A Canberra building site which has been the source of a number of safety breaches in the past has once again come under the spotlight, for unsafe practices onsite.

WorkSafe ACT was called back to the site after workers were apparently throwing a large piece of gyprock from a balcony, right in front of a passing car, endangering not only themselves but the public as well.

This type of behaviour on construction sites is completely unacceptable, especially after the site was cited with several other breaches just recently.

Read what this post had to say on about the incident:

Site management has been issued with an order to investigate the incident and report back to the safety watchdog.


Work safety commissioner Mark McCabe says it was lucky nobody was killed.


“I think it goes to the whole culture of that site, that site is a mess,” he said.


“If you’ve ever driven past that site, the traffic management going past the site is poor.


“When you walk onto that site there is stuff everywhere.


“The attitude on that site, the culture on that site, is appalling.”

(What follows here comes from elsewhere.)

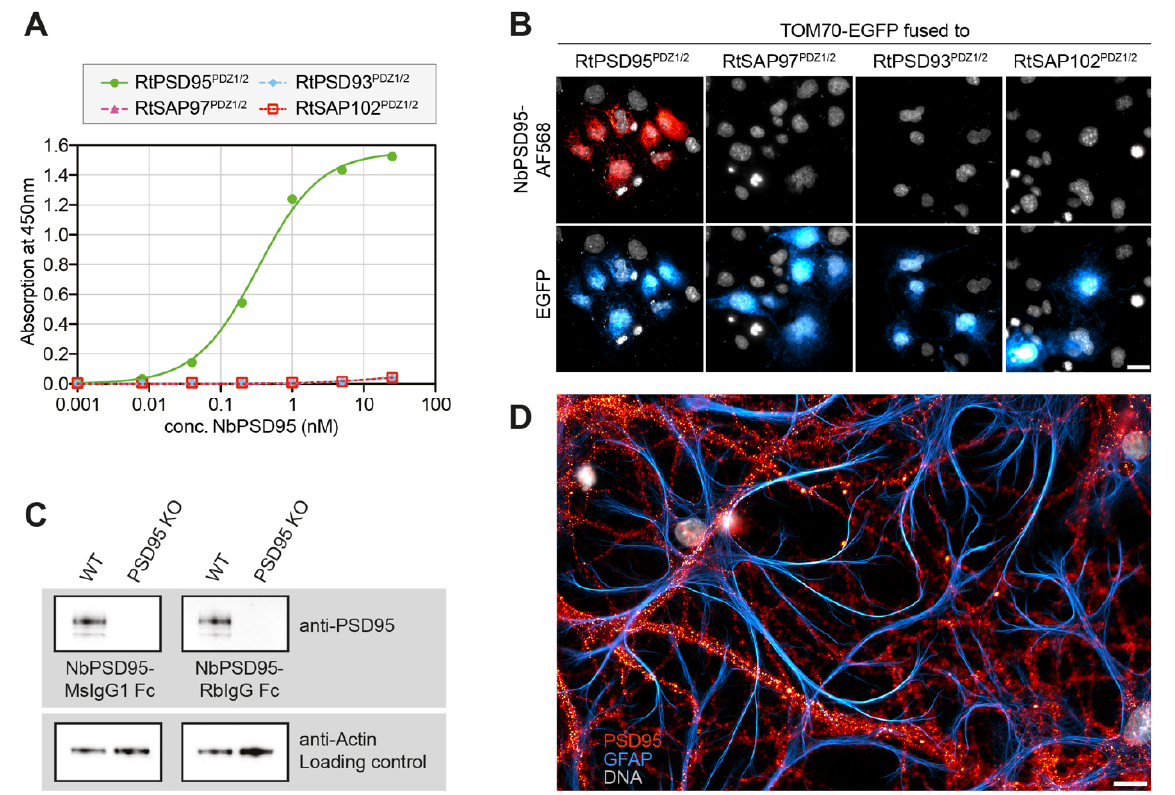
Figure 2. NbPSD95 specifically recognizes PSD95. ( A ) A dilution series of FLAG-tagged NbPSD95 was applied to ELISA plates coated with indicated PDZ domains fused to E. coli maltose-binding protein (MBP). The detection was performed with an HRP-coupled anti-FLAG antibody. A significant signal could only be obtained for PSD95 PDZ1/2 . ( B ) COS-7 cells were transfected with the indicated PDZ-domains fused to EGFP and a mitochondrial targeting sequence. After fixation with 4% PFA, the cells were stained with NbPSD95 coupled to AZDye568 (structurally identical to AlexaFluor568). The co-localization of NbPSD95 with GFP required the presence of PSD95 PDZ1/2 . Scale bar: 20 µm. ( C ) Total brain lysates from a wild-type (WT) mouse or a PSD95 knock-out mouse (PSD95 KO) were analyzed by Western blot using r-hcAb comprising NbPSD95 and a Fc domain from either mouse IgG1 (MsIgG1 Fc; left) or rabbit IgG (RbIgG Fc; right). Actin served as a loading control. Both r-hcAbs readily detected PSD95 in the WT lysate, while no signal was obtained using the PSD95 KO lysate, indicating that the r-hcAbs exclusively recognize PSD95. ( D ) PFA-fixed hippocampal primary neuronal cultures from rats were stained with NbPSD95 coupled to AZDye568 (false color representation in red). Counterstaining was performed with an anti-GFAP nanobody (FluoTag-X2 anti-GFAP Atto488, false color representation in cyan). NbPSD95 produced the typical punctate staining on neuronal structures. Scale bar: 20 µm.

The site has been dubbed a red flag site by the work safety watchdog because of ongoing safety issues.


On Wednesday WorkSafe ACT conducted a surprise raid on the site, finding multiple safety concerns.



The fact that no one has been injured or even killed on the site is lucky however if those responsible for the site continue to neglect safety, an injury is inevitable.

At a site as dangerous as this one, it is doubtful that a risk assessment and hazard identification has taken place, however sub-contractors or business owners should ensure that this is done immediately to be able to understand the hazards better in order to overcome them.

Once they have identified the hazards common to the site and the risk associated with them, a safe work method statement can be developed. Workers should be educated and trained on these hazards, how to overcome them, emergency response procedures etc.

If this company has safety procedures in place, they are obviously not being put in practice by workers, which is an issue that needs to be addressed. Fostering an attitude of safety on site requires attention from employers and sub-contractors such as providing ongoing safety training and instruction, providing literature and pamphlets for workers relating to site safety, putting up signage and posters warning workers about safety and having weekly or regular safety meetings to discuss safety issues with workers and listen to their concerns as well.

Employers and sub-contractors should encourage open communication between themselves and workers. This will ensure that workers are not hesitant to report accidents or near misses, which employers/sub-contractors can then deal with. It will also ensure that workers are able to approach employers regarding any new hazards that may present itself and guard against injuries.  A good way of overcoming a lack of communication is to hold a safety meeting each day before work begins or to have a suggestion box somewhere on site to encourage workers to drop off their suggestions regarding safety.